Sir Mian Abdul Rashid, KCSI (; 29 June 1889 – 6 November 1981) was the first Chief Justice of Pakistan, legal philosopher, one of the founding fathers of Pakistan, and a jurist.

Education
He was born on 29 June 1889 in a well-known Arain family, namely Mian family of Baghbanpura of Lahore. He received his early education at Central Model School in Lahore, and got his B.A. from Forman Christian College, also in Lahore, and a Tripos and Masters from Christ's College, Cambridge University in 1912. 

In 1913, he was called to the Bar from the Middle Temple, London.

Law career
He started practising law at Multan and later shifted to Lahore in 1913 where he joined the chambers of Mian Muhammad Shafi. He was then appointed Assistant Legal Remembrancer. In the summer of 1923, he was appointed acting judge of Lahore High Court on recommendation of Shadi Lal, who was then Chief Justice of the said court. From 1927 to 1931, he officiated as Government of Punjab's Advocate. He was appointed Judge, Lahore High Court in 1933. In 1946, he was made Chief Justice of Judicature at Lahore, and was knighted in that year's Birthday Honours list.
···
* _USING THE INFORMATION_
**1.** In the listing, copy out word for word the part that opens with the line containing "Looking For Quick" and closes with the line containing "emails, invalid emails, mail".
**2.** Continue the biography of Mian Abdul Rashid from the point where it stops.
The passage about Mian Abdul Rashid and the listing were taken from separate sources.

* _DATA TO EXAMINE_
···
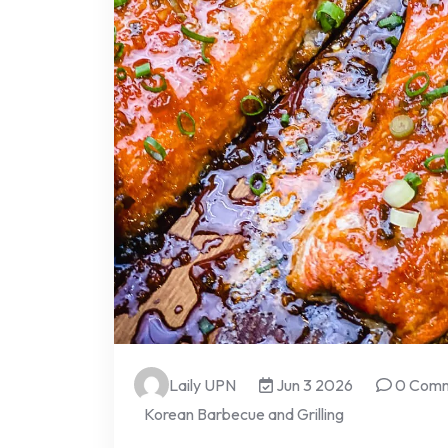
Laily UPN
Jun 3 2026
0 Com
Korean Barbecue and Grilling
···
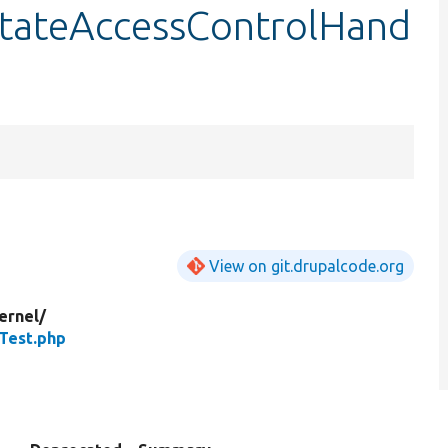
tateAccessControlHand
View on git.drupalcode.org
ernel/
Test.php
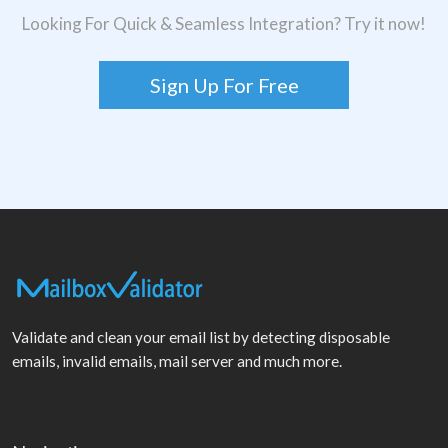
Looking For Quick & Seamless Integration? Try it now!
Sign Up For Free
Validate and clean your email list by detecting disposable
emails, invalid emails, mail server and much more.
···
* _ANSWERS FOR THE TASKS_
**1.**
Looking For Quick & Seamless Integration? Try it now!
Sign Up For Free
Validate and clean your email list by detecting disposable
emails, invalid emails, mail server and much more.

**2.**
First Chief Justice of Pakistan
On 15 August 1947, when Quaid-i-Azam Muhammad Ali Jinnah was sworn in as the first Governor-General of Pakistan, Rashid, as the most senior Muslim judge in British India, administered the oath of office to him.

Awards and recognition
 In 2005, the Government of Pakistan honoured him by naming a main road (7th Avenue) after him in the federal capital, Islamabad. The former Seventh Avenue down to Khayaban-i-Suhrawardy and the Kashmir Highway has been renamed Justice Sir Mian Abdul Rashid Avenue.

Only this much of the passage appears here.